People are creatures of habit, and while we do change over time, most often these are gradual and incremental evolutions, only occasionally radical and sudden change. There are several way this can help sellers perform better, not only in terms of quota, but helping clients achieve their objectives, leading to more business as a result.
The goal in this piece is not to compare one type of buyer to another, but to help you adjust your approach to better align with the buyer, their habits, and expectations to help you be more effective with the type of buyer at hand.
While there may be other reasons, here are three in no particular order, that if you incorporate into your sale, will help you achieve better results for all involved.
- Propensity to change
- Why they buy
- How they buy/make decisions
Propensity – In the past we have spoken about the market breaking down to three general groups, buyers who are Actively looking, Passively looking, Not looking (status quo). No matter which group they are in, there will be different levels of willingness to change. Even in the Actively looking group there will be those who are looking because there are external factors forcing them in to the market, without those external factors they would be status quo. Others are always looking to be leading edge and are looking on their own volition. Clearly the latter have a greater propensity to change and act, while the former will require more reassurance, more motivation, and at times more work. Again more work is not a bad thing, it’s just good to know up front. Don’t forget, that some will never change and take pride on going down with the ship, which means it is OK to disqualify and move on.
Why – Once they do make the decision to act, you need to understand why they chose the product or supplier they chose having decided to act. This will give you a lot of insight not only about the individual but the organization. Was there decision tied to a specific set of objectives, and is that consistent across a number of decision, or was it a result of “Me Too” at play. If we extrapolate out from the technology adoption lifecycle, how we sell to buyers at the left end of the curve will tangibly differ from those on the right end. It doesn’t matter which methodology you use, knowing why the buyer has made the selections they have in the past will give you clear guidance as to how to align with their current purchase decision.

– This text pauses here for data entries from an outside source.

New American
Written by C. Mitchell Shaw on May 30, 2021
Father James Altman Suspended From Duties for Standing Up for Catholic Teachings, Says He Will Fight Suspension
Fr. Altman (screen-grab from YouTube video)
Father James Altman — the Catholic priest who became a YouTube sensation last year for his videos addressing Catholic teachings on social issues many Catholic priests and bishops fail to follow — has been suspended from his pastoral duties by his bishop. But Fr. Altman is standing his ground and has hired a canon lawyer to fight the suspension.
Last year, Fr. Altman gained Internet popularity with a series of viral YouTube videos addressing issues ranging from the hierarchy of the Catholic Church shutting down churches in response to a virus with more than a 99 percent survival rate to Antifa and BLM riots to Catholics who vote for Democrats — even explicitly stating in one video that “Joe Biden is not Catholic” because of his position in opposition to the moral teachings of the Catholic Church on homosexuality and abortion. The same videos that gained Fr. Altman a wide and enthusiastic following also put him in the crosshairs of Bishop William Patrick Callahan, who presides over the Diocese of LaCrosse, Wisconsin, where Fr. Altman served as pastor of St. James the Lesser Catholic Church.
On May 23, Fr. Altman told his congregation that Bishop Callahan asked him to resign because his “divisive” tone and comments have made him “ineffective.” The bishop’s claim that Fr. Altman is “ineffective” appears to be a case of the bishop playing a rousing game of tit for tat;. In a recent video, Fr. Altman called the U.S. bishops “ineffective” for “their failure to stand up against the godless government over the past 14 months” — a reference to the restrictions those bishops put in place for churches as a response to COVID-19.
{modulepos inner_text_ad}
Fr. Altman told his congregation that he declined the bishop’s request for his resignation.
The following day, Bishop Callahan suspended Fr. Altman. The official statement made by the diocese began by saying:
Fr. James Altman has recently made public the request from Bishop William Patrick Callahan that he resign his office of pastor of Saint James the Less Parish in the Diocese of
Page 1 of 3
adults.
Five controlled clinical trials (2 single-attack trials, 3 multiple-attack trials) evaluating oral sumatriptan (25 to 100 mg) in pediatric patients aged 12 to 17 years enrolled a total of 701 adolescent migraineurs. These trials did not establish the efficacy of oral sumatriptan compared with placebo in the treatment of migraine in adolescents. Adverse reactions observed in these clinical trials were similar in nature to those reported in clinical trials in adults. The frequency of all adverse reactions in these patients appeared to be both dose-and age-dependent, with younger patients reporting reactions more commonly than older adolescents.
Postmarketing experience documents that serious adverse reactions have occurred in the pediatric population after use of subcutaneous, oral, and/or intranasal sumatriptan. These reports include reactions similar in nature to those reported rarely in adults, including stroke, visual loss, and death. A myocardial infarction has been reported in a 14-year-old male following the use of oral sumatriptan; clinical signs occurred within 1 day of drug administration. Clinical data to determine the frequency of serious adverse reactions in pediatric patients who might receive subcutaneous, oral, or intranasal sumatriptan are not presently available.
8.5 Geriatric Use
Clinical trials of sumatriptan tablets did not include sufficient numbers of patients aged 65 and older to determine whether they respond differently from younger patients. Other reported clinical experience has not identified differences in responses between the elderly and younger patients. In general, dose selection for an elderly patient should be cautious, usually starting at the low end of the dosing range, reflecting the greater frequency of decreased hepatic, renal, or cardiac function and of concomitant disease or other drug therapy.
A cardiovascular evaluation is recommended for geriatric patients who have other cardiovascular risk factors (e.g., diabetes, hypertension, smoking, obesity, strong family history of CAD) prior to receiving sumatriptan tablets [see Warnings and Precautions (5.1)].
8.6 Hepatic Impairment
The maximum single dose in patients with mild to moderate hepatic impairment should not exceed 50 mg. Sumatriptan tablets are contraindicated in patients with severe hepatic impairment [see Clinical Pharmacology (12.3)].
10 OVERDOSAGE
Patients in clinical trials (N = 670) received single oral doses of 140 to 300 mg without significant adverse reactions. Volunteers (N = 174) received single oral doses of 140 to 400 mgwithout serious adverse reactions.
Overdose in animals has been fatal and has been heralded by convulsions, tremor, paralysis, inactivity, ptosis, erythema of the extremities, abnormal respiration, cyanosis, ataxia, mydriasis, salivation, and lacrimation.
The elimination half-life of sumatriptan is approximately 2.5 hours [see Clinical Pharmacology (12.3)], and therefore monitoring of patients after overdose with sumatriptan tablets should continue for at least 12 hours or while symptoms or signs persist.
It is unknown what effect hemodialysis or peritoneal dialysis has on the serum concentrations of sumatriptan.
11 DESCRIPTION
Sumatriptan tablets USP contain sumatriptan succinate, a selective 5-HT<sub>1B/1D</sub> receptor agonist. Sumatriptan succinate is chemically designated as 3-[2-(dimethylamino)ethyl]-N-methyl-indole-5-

How – This should be the most straight forward, once they have decided to make a change, and are comfortable with the reasons as to why, how they go about things will help you maximize the current purchase. You will understand who is involved in decisions; here you want to look for names that may have popped up in the “WHY” discussion. How those same people relate, influence or ignore the individual you are working. It will also give you a clear picture as to how (sometimes if) the organization makes decisions. If in exploring the last three or four purchase decision they made involved specific steps, inputs, and people, you can bet that these will be present and required to get the decision you are looking for.
The key in all this is to do this sort of questioning early, when it can seem informal, not central or pertinent to anything specific at the time. The close you get to the decision point, the more layers there are and some buyers will not share as freely. Everyone’s posture changes, and the information that flows, and how it flows changes. It is never too early to gather the above, but there could be a point where it may be a bit too late.